-- Opening Marker --

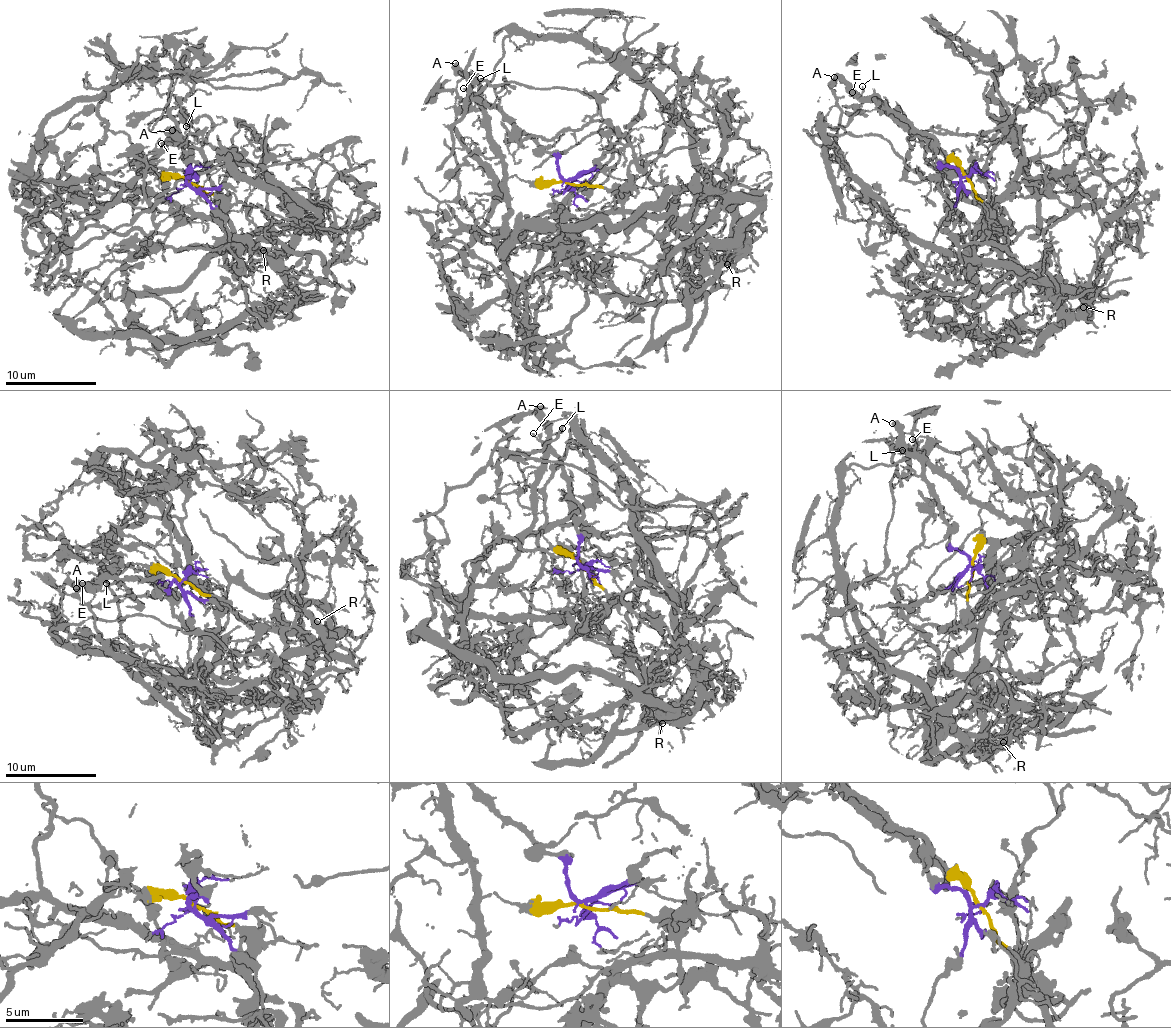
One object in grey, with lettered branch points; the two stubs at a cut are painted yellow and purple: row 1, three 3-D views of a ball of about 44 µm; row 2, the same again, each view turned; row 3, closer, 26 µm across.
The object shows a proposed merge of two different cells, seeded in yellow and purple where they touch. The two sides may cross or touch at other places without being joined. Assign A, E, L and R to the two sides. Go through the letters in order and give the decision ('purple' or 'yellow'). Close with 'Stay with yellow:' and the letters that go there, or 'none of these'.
A: purple
E: purple
L: purple
R: yellow
Stay with yellow: R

-- Closing Marker --

▶ _Task directions_
The whole listing must be transcribed exactly. No pictures belong in the copy.

▶ _Answer for this exercise_
One object in grey, with lettered branch points; the two stubs at a cut are painted yellow and purple: row 1, three 3-D views of a ball of about 44 µm; row 2, the same again, each view turned; row 3, closer, 26 µm across.
The object shows a proposed merge of two different cells, seeded in yellow and purple where they touch. The two sides may cross or touch at other places without being joined. Assign A, E, L and R to the two sides. Go through the letters in order and give the decision ('purple' or 'yellow'). Close with 'Stay with yellow:' and the letters that go there, or 'none of these'.
A: purple
E: purple
L: purple
R: yellow
Stay with yellow: R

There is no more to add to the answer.